I opened a draft PR that implements a cleaned up version of the merged-array approach: https://github.com/mhmerrill/arkouda/pull/330. There are some decent performance improvements for the synthetic workloads I added. Using 256 nodes of an XC with 2**28 element arrays I see:

  • 2x speedup for coargsort([a4, b4]) where a4/b4 are int arrays with 32-bit values
  • 2x speedup for coargsort on 16 arrays with 16-bit values

Can you see how this performs for the workloads you care about? Note that it is only optimizing cases that need 32 or less bytes. (e.g. 8 arrays with 32-bit values), so if you use more bytes we'll need a different strategy.

ronawho avatar Mar 30 '20 17:03 ronawho

I'm just now able to steal away and look in detail at your work, @ronawho . I like your strategy, and the performance numbers are very promising!

You mentioned a couple comments ago that the main avenue left for improvement is to copy only the KEY bits needed for subsequent iterations. I agree with that line of thinking, but I'm fairly certain it can be done even more efficiently by only copying the KEY bits needed for the next iteration. I did something like this in SegStringSort.chpl, where I made a version of the radixSortLSD code with a copyDigit subroutine that only copies the next more significant digit according to the current state of the permutation:

https://github.com/mhmerrill/arkouda/blob/a8298ff2d43eb4b32fd1a463741a1c2347ce4fc4/src/SegStringSort.chpl#L158-L198

The code above is designed for segmented arrays, but I think it should be adaptable to an array-of-arrays approach without too much change.

I wish I had time in the coming week to really dig into this and try to prototype something, but with full-time homeschooling and kids being around 24/7, I'm finding it very difficult to do any coding. That said, I'll leave it up to you whether you want to merge your PR as it stands and leave the copy-the-next-digit approach for me to implement later, or whether you want to give it a shot yourself. I'm fine either way.

reuster986 avatar Apr 04 '20 17:04 reuster986

Ah, interesting.
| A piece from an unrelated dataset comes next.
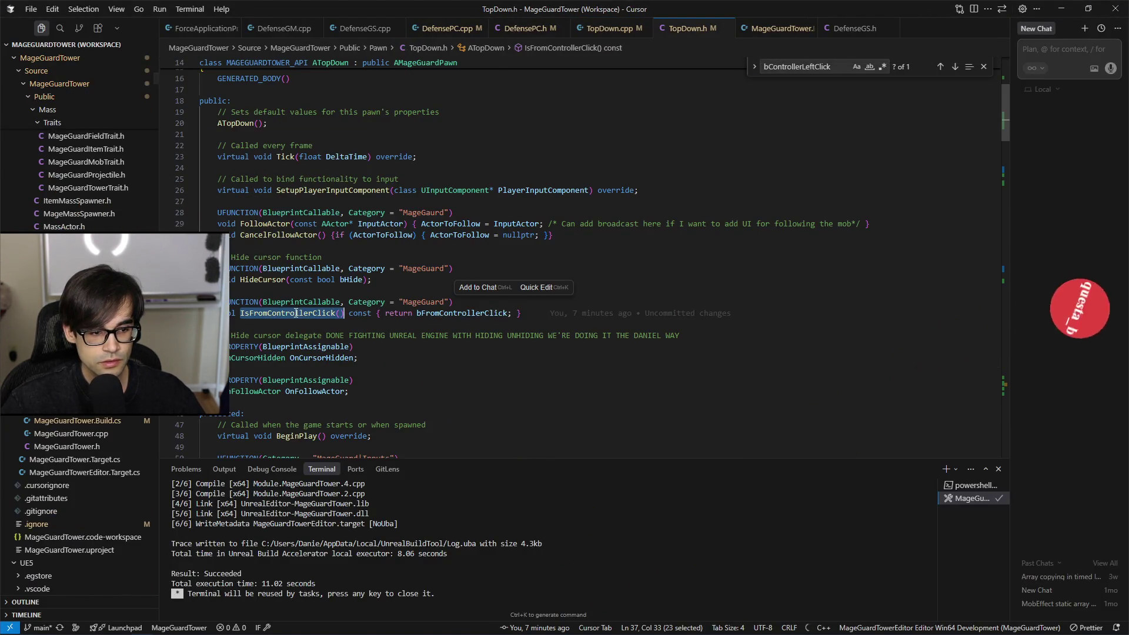
key("alt+Tab")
I had been wondering about that myself, but I couldn't convince myself that I only needed to copy the next significant digit instead of all subsequent ones. That's mostly due to me not totally understanding radixsort though. It's not clear to me if each digit is sorted independently, or if the permutation from sorting the previous digit impacts the sorting of the current digit.

ronawho avatar Apr 06 '20 00:04 ronawho

A coargsort perf test was added in https://github.com/mhmerrill/arkouda/pull/341. Nightly graphs are available, here's the 16 node XC results

ronawho avatar Apr 17 '20 04:04 ronawho

The merged array optimization has been implemented in https://github.com/mhmerrill/arkouda/pull/330. I updated the issue description with remaining optimizations. The most important one is likely minimizing the amount of the KEY that gets communicated. i.e. only communicate the next digit instead of always communicating the entire key. @reuster986 I will likely need help with that one.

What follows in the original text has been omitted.